Start to finish, print the data below exactly, without the images.

_Given data:_
= = =

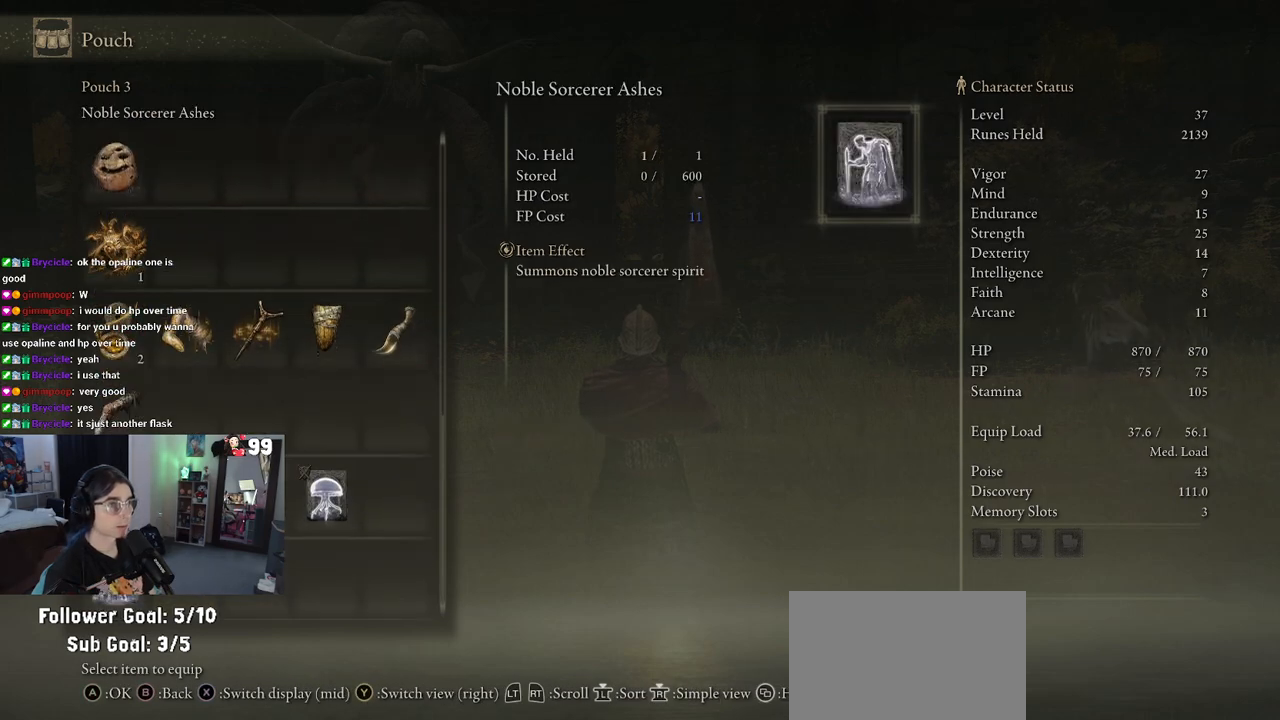
{"buttons": ["DPAD_LEFT"], "left_stick": "center", "right_stick": "center", "events": [[83, "DPAD_RIGHT", "down"], [183, "DPAD_RIGHT", "up"], [233, "DPAD_RIGHT", "down"], [333, "DPAD_RIGHT", "up"], [500, "DPAD_LEFT", "down"]]}
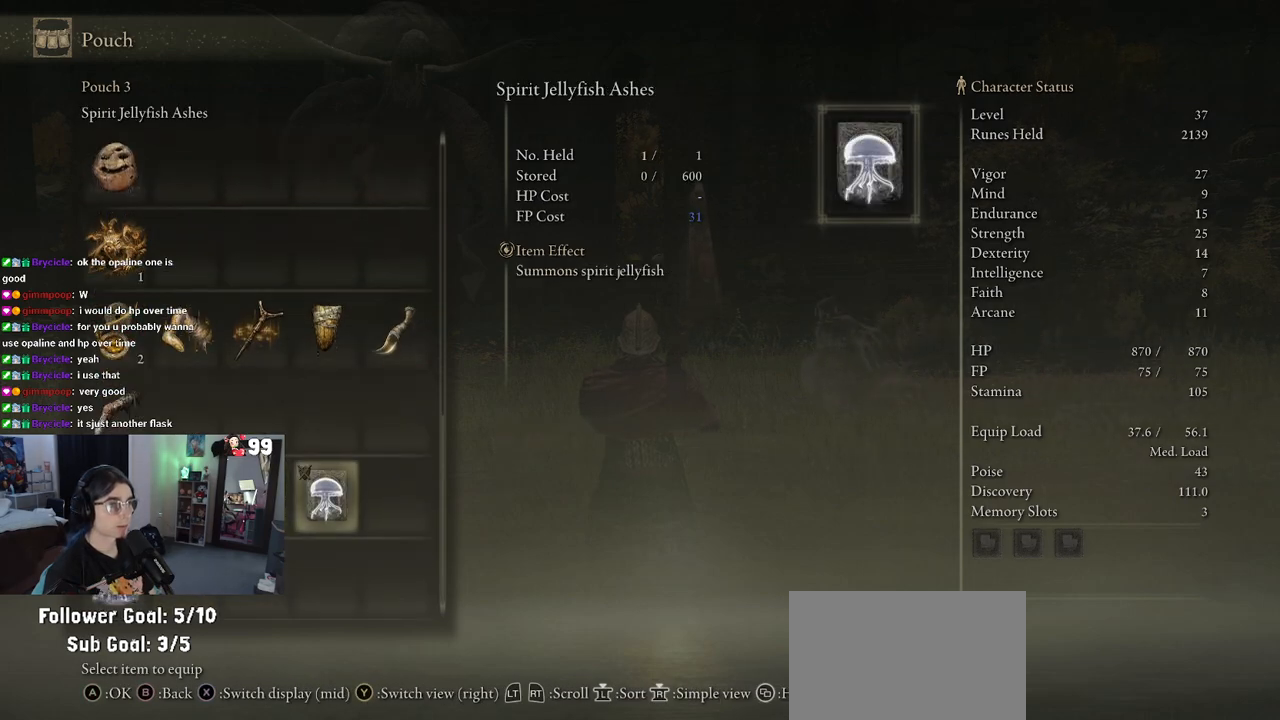
{"buttons": [], "left_stick": "center", "right_stick": "center", "events": [[100, "DPAD_LEFT", "up"], [183, "DPAD_LEFT", "down"], [283, "DPAD_LEFT", "up"]]}
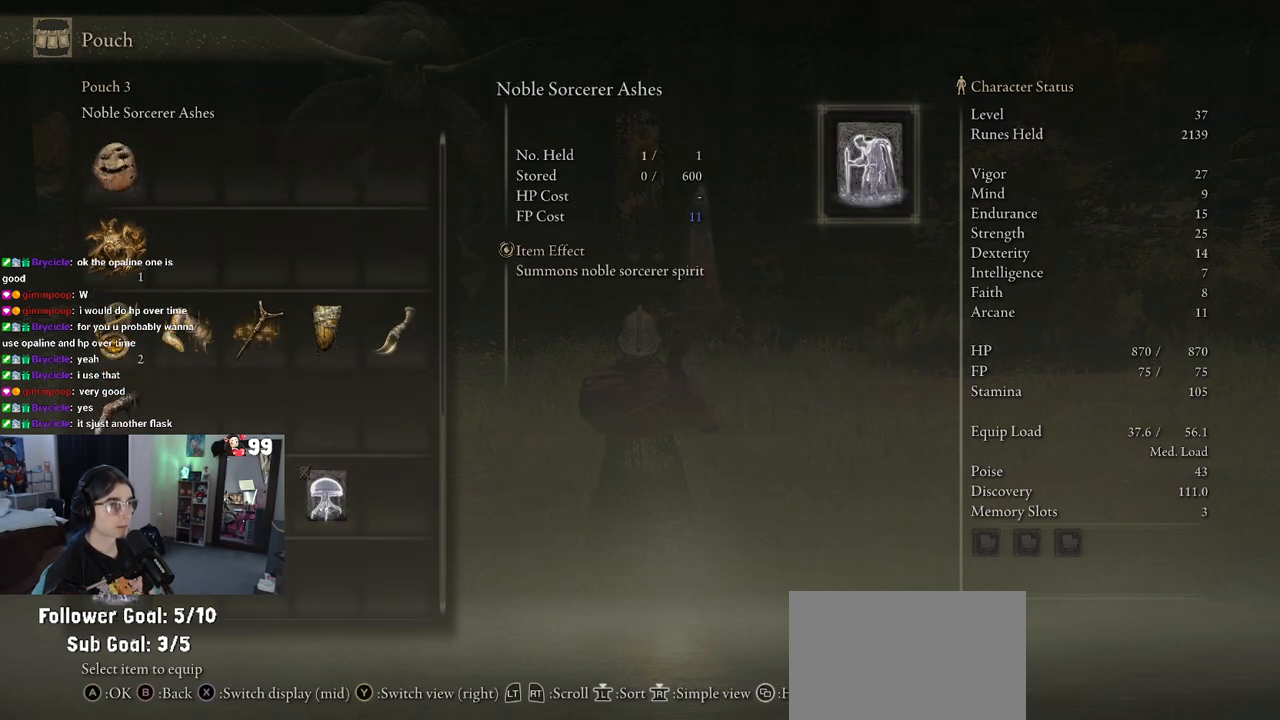
{"buttons": ["DPAD_LEFT"], "left_stick": "center", "right_stick": "center", "events": [[167, "DPAD_DOWN", "down"], [250, "DPAD_DOWN", "up"], [467, "DPAD_LEFT", "down"]]}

= = =

_Task result:_
{"buttons": ["DPAD_LEFT"], "left_stick": "center", "right_stick": "center", "events": [[83, "DPAD_RIGHT", "down"], [183, "DPAD_RIGHT", "up"], [233, "DPAD_RIGHT", "down"], [333, "DPAD_RIGHT", "up"], [500, "DPAD_LEFT", "down"]]}
{"buttons": [], "left_stick": "center", "right_stick": "center", "events": [[100, "DPAD_LEFT", "up"], [183, "DPAD_LEFT", "down"], [283, "DPAD_LEFT", "up"]]}
{"buttons": ["DPAD_LEFT"], "left_stick": "center", "right_stick": "center", "events": [[167, "DPAD_DOWN", "down"], [250, "DPAD_DOWN", "up"], [467, "DPAD_LEFT", "down"]]}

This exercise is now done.